O apresentador do programa Morning Show levantou a bola para o ex-procurador cortar, citando um post publicado por perfil do governo federal nas redes sociais com suposta referência ao famoso PowerPoint de Dallagnol: "como você vê esse uso da máquina, obviamente para te atingir?", perguntou o âncora.
"Esse é um revanchismo! É um PowerPoint fake! A primeira vitória desse Governo foi ter me cassado", disse, tentando transferir para o governo a decisão da TSE. "Nós vivemos um governo de vingança, um governo que divide. Que divide entre todas, todes, todos e daqui a pouco vai faltar letra no alfabeto", respondeu o deputado cassado, aproveitando a deixa para destilar homofobia atacando o uso de linguagem neutra.
Deltan Dallagnol tá puto com o PowerPoint do Lula😤 pic.twitter.com/buPRwBfTEu
— Gustavo Canalhão (@gustavocanalhao) May 18, 2023
Cenas dos próximos capítulos?
Mesmo sem ter as atribuições como parlamentar, Dallagnol não poderá reclamar de monotonia, e provavelmente vai protagonizar mais cenas que repercutirão nas redes sociais. Na tarde desta sexta, o novo juiz titular da Operação Lava Jato, Eduardo Appio, o convocou para prestar depoimento (na condição de testemunha) sobre declarações do advogado Rodrigo Tacla Duran, réu por suposta lavagem de dinheiro para a empreiteira Odebrecht.

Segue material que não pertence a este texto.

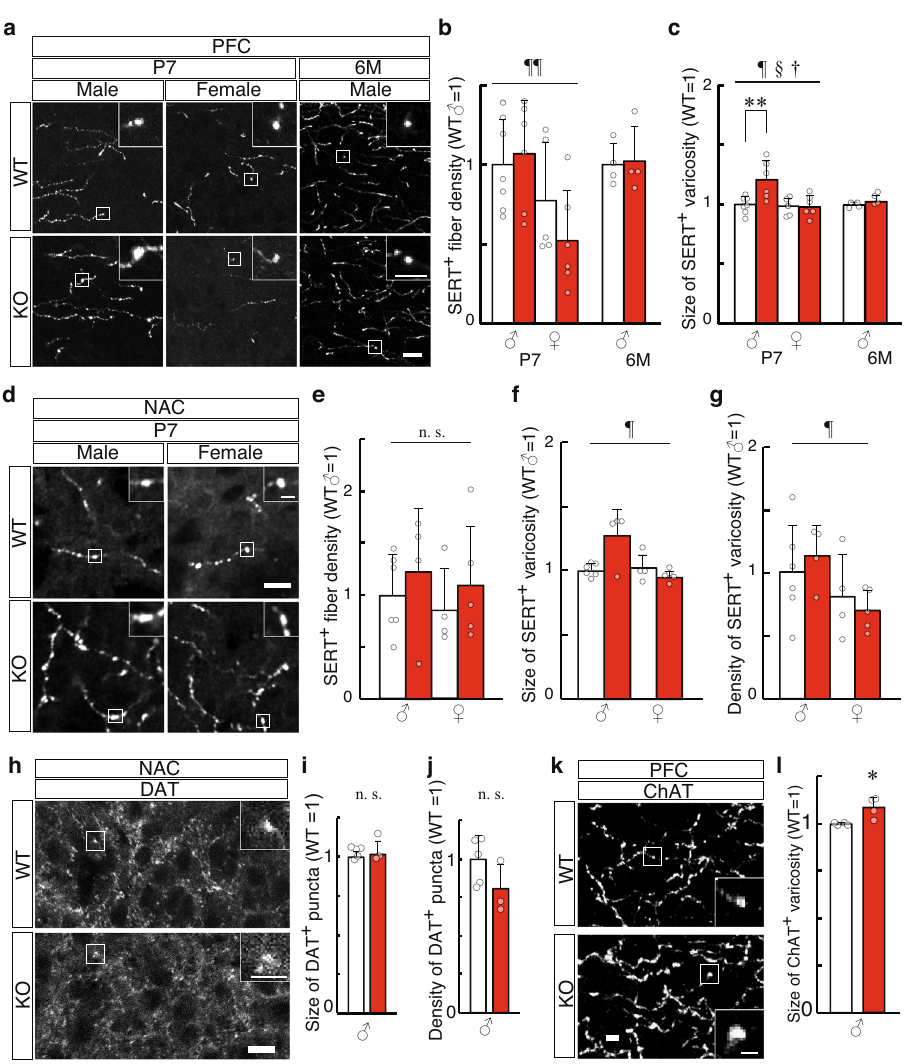
Fig. 3 Phenotypes of serotonergic, dopaminergic, and cholinergic fi bers in developing Slitrk1-KO mice. a – g Serotonergic fi ber in the PFC ( a – c ) and NAC ( d – g ) were analyzed by anti-SERT immunostaining. a Images of the PFC in 7 days-old (P7) or 6 months-old (6M) WT (P7 male, n = 7; P7 female, n = 5; 6M male, n = 4) and KO (P7 male, n = 6; P7 female, n = 6; 6M male, n = 4) mice. Insets indicate the enlarged views of the varicosities in the boxed region. Density ( b ) and varicosity size ( c ) of SERT + fi bers were measured. d Images of the NAC in WT (male, n = 6; female, n = 4) and KO ( n = 4, male; n = 5, female) mice at P7. Density ( e ), varicosity size ( f ), and varicosity density ( g ) of SERT + fi bers were analyzed. h – j Dopaminergic fi bers in the NAC were analyzed at P7 by anti-DAT immunostaining. h Images of the NAC in WT Size ( i ) and density ( j ) of DAT + puncta were analyzed. WT, n = 5; KO, n = 3. k , l Cholinergic fi bers in the PFC were analyzed at 6M with anti-ChAT immunostaining. k Images of the PFC. l Size of ChAT + varicosities. * P < 0.05 in t - test, n = 4 per genotype. ( All graphs ) Open bar , WT; red bar , KO. The average of male WT mice was de fi ned as 1 at each stage. Absolute values of the male WT varicosity size in µ m 2 ; c (SERT, PFC) P7, 0.79; 6M, 0.60; f (SERT, NAC) 0.70; i (DAT) 0.48, l (ChAT) 0.60. Data were presented as mean ± SD. * P < 0.05; ** P < 0.01 in t -test. † P < 0.05 (genotype); ¶ P < 0.05; ¶¶ P < 0.01 (sex); § P < 0.05 (genotype × sex interaction) in two-way ANOVA (genotype and sex as main factors). Scale bars , 10; 5 µ m (insets in a , h , k ); 2 µ m (inset in d ). + 3.3%, P = 0.028) (Fig. 5a, c). The results suggested that noradrenergic fi ber overgrowth may have partly caused the other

No fim de março, Tacla Duran, em depoimento a Appio, afirmou que foi chantageado em troca de benefícios enquanto Dallagnol e o ex-juiz e hoje senador Sérgio Moro (União Brasil-PR) atuavam na operação. O depoimento está marcado para daqui exatamente um mês, em 19 de junho, em Curitiba. Até lá, o ex-procurador poderá tentar mobilizar parte de seus 344.917 eleitores para uma nova carreata.